The typical renewables project is a tight arrangement of capital and PPA, with little room for contracting wobbles. Once the predictability of cash flows was disrupted, some of the generating assets were classified as 'non-performing'. The generators tried to go to court to force lenders to not do so.

This problem then showed up at a Division Bench at the Andhra Pradesh High Court. The case played out over three years. The Division Bench held that:

  1. The tariff under concluded PPAs cannot be re-negotiated;
  2. Financial difficulty of Discoms is not a ground to permit non-performance of the PPAs or to reduce the tariff set out under the PPAs;
  3. A tariff determined through competitive bidding process under Section 63 of the Electricity Act cannot be re-determined; and
  4. Since renewable energy plants operate on a ‘must-run basis’, any arbitrary curtailment of power by the state load despatch centre without notice and not based on grid security or safety reasons is illegal.

This was a salutory reaffirmation of the foundations of commercial law: Contracts must be honoured, statutory processes cannot be unilaterally set aside, power validly contracted under a PPA can only be curtailed for technical reasons. At the same time, in a well functioning market economy, these events from 2018 to 2022 -- and the associated commercial consequences for private persons -- should have never taken place. Every investor looks at this fracas and chooses a somewhat higher risk premium for doing business in India.

Implications for the Indian legal system

It is important to analyse what shapes these attempts at state immunity from contract law. In what ways can laws be amended, or principles be evolved, so that such attempts are eliminated or at least minimised?

Perhaps the Andhra Pradesh Discoms will appeal to the Supreme Court of India in this matter; perhaps the challenge to the Punjab PPA law will find its way to the Supreme Court. It is then interesting to envision: What is the Supreme Court order that can usefully underline the foundations of the extant contract law, and thus reduce the incentives to embark on such manoeuvres?

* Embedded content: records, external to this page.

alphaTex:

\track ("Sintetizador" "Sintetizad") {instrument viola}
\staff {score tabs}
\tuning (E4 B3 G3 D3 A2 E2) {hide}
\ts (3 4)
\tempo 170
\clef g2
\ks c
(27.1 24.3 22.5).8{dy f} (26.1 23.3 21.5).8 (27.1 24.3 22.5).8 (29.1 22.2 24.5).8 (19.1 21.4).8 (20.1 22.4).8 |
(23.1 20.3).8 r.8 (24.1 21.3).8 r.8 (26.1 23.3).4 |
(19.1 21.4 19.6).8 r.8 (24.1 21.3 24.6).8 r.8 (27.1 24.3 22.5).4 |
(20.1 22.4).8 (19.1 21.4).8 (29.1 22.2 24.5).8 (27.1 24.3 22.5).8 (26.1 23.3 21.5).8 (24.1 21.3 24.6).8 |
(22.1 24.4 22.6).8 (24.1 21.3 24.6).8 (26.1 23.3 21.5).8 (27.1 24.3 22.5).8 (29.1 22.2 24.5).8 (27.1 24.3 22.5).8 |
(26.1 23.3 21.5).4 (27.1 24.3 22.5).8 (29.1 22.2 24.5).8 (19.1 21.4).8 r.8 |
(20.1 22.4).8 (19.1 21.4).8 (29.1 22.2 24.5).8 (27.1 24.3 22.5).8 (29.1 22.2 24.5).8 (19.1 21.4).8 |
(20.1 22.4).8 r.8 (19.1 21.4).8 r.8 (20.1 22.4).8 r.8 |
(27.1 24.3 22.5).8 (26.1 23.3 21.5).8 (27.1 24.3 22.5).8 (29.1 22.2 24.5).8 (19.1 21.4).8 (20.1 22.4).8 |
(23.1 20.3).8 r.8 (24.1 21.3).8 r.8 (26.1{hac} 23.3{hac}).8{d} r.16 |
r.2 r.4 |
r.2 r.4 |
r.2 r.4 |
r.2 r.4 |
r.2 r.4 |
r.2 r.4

While a Supreme Court order in this regard might act as a deterrent in the future, the problem lies in the culture of government institutions, who are conditioned to exhaust all available means of reducing costs, irrespective of the merits of their position and the chances of success, out of fear of vigilance authorities. A solution would be for the government to develop guidelines and instructions setting out the bases on which appeals should be pursued or not.

In developing such guidelines, some of the questions for the state to consider would be as follows: Suppose the probability of success of such attempts at renegotiating are 0. Is it still efficient for a state government to initiate it? As Karan Gulati and Shubho Roy emphasise in a forthcoming paper, could it be that the time value of money that is used in Indian court orders make it efficient for the state government to embark on litigation that it has no possibility of winning? We need to also analyse the Indian justice system from this point of view, and identify the reforms through which the incentive of a state government is reshaped.

Implications for electricity policy

As we have argued before, the Indian electricity sector has suffered from difficulties for a long time, but the recent years represent an escalation of stress to a different level. This comes from the combination of low price renewables, volatility in fuel costs, the impact of ESG investors abroad upon electricity purchase by large Indian firms, and the accelerating exit of commercial and industrial buyers from discoms.

It is sometimes comforting to think that discoms in India have always had problems. But the problems seen today are worse. Faced with extreme stress, there is an appetite for extreme measures. When the policy process is weak, there is a greater likelihood of poorly designed policy measures being adopted, such as attempts at reneging on contracts. When even a few discoms engage in such behaviour, this reduces the investability of the Indian electricity sector in areas that have connections with the Indian state.

We should see each of these eruptions as illustrations of the underlying stress, and reorient ourselves towards the required fundamental electricity reform.


We thank Charmi Mehta for research assistance on this article.